Robust support from working-class whites and controversies over Barack Obama's former pastor and suspending the federal gas tax fed a strong performance by Hillary Rodham Clinton in West Virginia's presidential primary.
The New York senator capitalized on two factors that consistently have helped in her struggle to win the Democratic nomination — a nearly all-white population and the low number of highly educated residents. Whites without college degrees were nearly two-thirds of voters, according to early results from exit polls Tuesday. Of that group, about three-fourths were supporting her, one of her best performances of the year with them.
Though Obama has denounced the Rev. Jeremiah Wright for saying the U.S. invited the Sept. 11 terrorist attacks and other statements, half said they believed the Illinois senator shares Wright's views a lot or somewhat. Eight in 10 in that group backed Clinton.
Even among those who said Obama did not agree with his former pastor, more than four in 10 still voted for Clinton. That included four in 10 of those saying flatly that Obama does not believe Wright's opinions.
Gas tax holiday
The former first lady also has supported suspending the federal gasoline tax this summer to help motorists cope with rising gas prices, a proposal Obama has called an ineffective ploy aimed at winning votes. Six in 10 West Virginia voters liked the idea, and three-fourths backed Clinton. Even those saying it was a bad proposal were evenly split between the two rivals.
Racial attitudes also came into play, and favorably for Clinton. About one in five whites said race influenced their choice of a candidate, one of the highest proportions who have said so in states that have voted thus far.
Of them, about eight in 10 were backing Clinton, roughly matching the high set by several other Southern states.
About six in 10 whites who said race did not affect them also voted for Clinton.
Six in 10 also said Bill Clinton's campaigning was important in choosing a candidate. Eight in 10 of them voted for his wife. Just over half of those saying the former president's efforts were not important voted for Obama.
Overall, Clinton was running unusually strong across virtually all types of voters. She even led among many groups that Obama typically wins, including men, those under age 30, college graduates, independents and the very liberal.

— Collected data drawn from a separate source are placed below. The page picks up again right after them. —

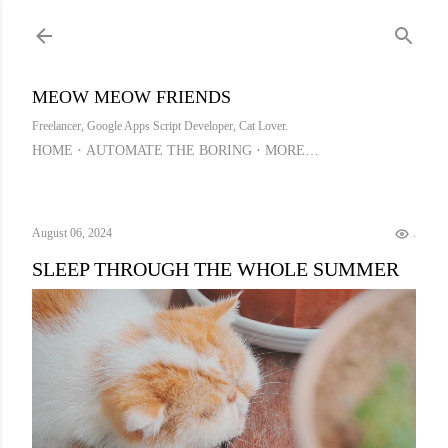
Skip to main content
MEOW MEOW FRIENDS
Freelancer, Google Apps Script Developer, Cat Lover.
HOME
AUTOMATE THE BORING
MORE…
August 06, 2024
..
SLEEP THROUGH THE WHOLE SUMMER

She was also dominating, as usual, among whites and women. There were not enough blacks in the early exit poll samples for meaningful figures.
Underscoring the divisions the long Democratic campaign has sown, only about a quarter of those surveyed said they would be satisfied if either Clinton or Obama gets the nomination — well below the 46 percent average of all states that have voted so far. More than four in 10 said they only wanted Clinton to win, and about one in five said they'd only be happy with Obama.
In a further indication of sharp feelings, only half of those voting for Obama said they would vote for Clinton should she be the party's candidate in November. Repeating a familiar pattern from previous states, Clinton's supporters were even more negative: Just over a third said they would vote for Obama over Republican John McCain.
The results were from exit polling by Edison Media Research and Mitofsky International for The Associated Press and television networks conducted in 30 precincts in the state.
The early data was based on 1,016 people voting in West Virginia's Democratic contest, with a margin of sampling error of plus or minus 5 percentage points.